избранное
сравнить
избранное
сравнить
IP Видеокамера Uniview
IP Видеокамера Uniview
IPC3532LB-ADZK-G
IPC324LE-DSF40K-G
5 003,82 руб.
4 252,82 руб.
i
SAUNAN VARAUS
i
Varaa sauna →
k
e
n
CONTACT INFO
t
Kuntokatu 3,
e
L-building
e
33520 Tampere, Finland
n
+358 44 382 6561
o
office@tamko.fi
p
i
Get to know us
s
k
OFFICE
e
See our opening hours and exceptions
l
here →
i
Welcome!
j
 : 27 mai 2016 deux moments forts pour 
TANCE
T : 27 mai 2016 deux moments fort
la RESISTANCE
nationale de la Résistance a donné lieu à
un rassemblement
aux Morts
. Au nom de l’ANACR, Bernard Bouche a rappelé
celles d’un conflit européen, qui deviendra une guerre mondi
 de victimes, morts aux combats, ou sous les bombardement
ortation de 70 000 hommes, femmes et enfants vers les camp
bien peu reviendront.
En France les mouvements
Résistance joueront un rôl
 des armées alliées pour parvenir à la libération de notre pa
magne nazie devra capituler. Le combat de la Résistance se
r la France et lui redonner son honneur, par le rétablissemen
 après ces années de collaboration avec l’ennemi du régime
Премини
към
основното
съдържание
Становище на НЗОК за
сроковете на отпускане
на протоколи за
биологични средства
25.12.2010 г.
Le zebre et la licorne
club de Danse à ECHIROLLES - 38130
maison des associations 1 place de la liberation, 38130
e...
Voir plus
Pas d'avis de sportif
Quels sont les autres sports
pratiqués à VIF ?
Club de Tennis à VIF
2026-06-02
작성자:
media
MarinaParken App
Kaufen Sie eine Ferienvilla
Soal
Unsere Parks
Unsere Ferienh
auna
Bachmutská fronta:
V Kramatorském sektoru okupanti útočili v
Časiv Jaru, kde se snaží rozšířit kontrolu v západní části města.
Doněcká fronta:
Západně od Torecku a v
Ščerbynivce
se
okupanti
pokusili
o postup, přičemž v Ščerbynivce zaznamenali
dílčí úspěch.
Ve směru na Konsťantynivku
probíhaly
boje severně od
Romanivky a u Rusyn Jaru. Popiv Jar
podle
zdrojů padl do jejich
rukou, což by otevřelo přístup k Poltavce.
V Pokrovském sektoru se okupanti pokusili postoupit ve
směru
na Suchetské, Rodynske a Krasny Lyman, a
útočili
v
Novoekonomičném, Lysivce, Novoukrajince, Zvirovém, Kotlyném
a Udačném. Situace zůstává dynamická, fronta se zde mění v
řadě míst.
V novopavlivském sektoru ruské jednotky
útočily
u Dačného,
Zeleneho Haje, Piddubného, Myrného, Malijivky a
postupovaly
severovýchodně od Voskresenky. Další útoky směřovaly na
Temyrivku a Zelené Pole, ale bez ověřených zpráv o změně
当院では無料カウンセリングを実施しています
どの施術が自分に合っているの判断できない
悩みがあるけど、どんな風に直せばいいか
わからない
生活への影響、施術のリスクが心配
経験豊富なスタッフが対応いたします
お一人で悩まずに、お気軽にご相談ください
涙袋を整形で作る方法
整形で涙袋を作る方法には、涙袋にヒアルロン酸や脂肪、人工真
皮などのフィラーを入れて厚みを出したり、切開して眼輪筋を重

....

WHAT YOU ARE ASKED TO DO: Beginning with the first line, transcribe the complete listing exactly.

ANSWER AREA:
избранное
сравнить
избранное
сравнить
IP Видеокамера Uniview
IP Видеокамера Uniview
IPC3532LB-ADZK-G
IPC324LE-DSF40K-G
5 003,82 руб.
4 252,82 руб.
i
SAUNAN VARAUS
i
Varaa sauna →
k
e
n
CONTACT INFO
t
Kuntokatu 3,
e
L-building
e
33520 Tampere, Finland
n
+358 44 382 6561
o
office@tamko.fi
p
i
Get to know us
s
k
OFFICE
e
See our opening hours and exceptions
l
here →
i
Welcome!
j
 : 27 mai 2016 deux moments forts pour 
TANCE
T : 27 mai 2016 deux moments fort
la RESISTANCE
nationale de la Résistance a donné lieu à
un rassemblement
aux Morts
. Au nom de l’ANACR, Bernard Bouche a rappelé
celles d’un conflit européen, qui deviendra une guerre mondi
 de victimes, morts aux combats, ou sous les bombardement
ortation de 70 000 hommes, femmes et enfants vers les camp
bien peu reviendront.
En France les mouvements
Résistance joueront un rôl
 des armées alliées pour parvenir à la libération de notre pa
magne nazie devra capituler. Le combat de la Résistance se
r la France et lui redonner son honneur, par le rétablissemen
 après ces années de collaboration avec l’ennemi du régime
Премини
към
основното
съдържание
Становище на НЗОК за
сроковете на отпускане
на протоколи за
биологични средства
25.12.2010 г.
Le zebre et la licorne
club de Danse à ECHIROLLES - 38130
maison des associations 1 place de la liberation, 38130
e...
Voir plus
Pas d'avis de sportif
Quels sont les autres sports
pratiqués à VIF ?
Club de Tennis à VIF
2026-06-02
작성자:
media
MarinaParken App
Kaufen Sie eine Ferienvilla
Soal
Unsere Parks
Unsere Ferienh
auna
Bachmutská fronta:
V Kramatorském sektoru okupanti útočili v
Časiv Jaru, kde se snaží rozšířit kontrolu v západní části města.
Doněcká fronta:
Západně od Torecku a v
Ščerbynivce
se
okupanti
pokusili
o postup, přičemž v Ščerbynivce zaznamenali
dílčí úspěch.
Ve směru na Konsťantynivku
probíhaly
boje severně od
Romanivky a u Rusyn Jaru. Popiv Jar
podle
zdrojů padl do jejich
rukou, což by otevřelo přístup k Poltavce.
V Pokrovském sektoru se okupanti pokusili postoupit ve
směru
na Suchetské, Rodynske a Krasny Lyman, a
útočili
v
Novoekonomičném, Lysivce, Novoukrajince, Zvirovém, Kotlyném
a Udačném. Situace zůstává dynamická, fronta se zde mění v
řadě míst.
V novopavlivském sektoru ruské jednotky
útočily
u Dačného,
Zeleneho Haje, Piddubného, Myrného, Malijivky a
postupovaly
severovýchodně od Voskresenky. Další útoky směřovaly na
Temyrivku a Zelené Pole, ale bez ověřených zpráv o změně
当院では無料カウンセリングを実施しています
どの施術が自分に合っているの判断できない
悩みがあるけど、どんな風に直せばいいか
わからない
生活への影響、施術のリスクが心配
経験豊富なスタッフが対応いたします
お一人で悩まずに、お気軽にご相談ください
涙袋を整形で作る方法
整形で涙袋を作る方法には、涙袋にヒアルロン酸や脂肪、人工真
皮などのフィラーを入れて厚みを出したり、切開して眼輪筋を重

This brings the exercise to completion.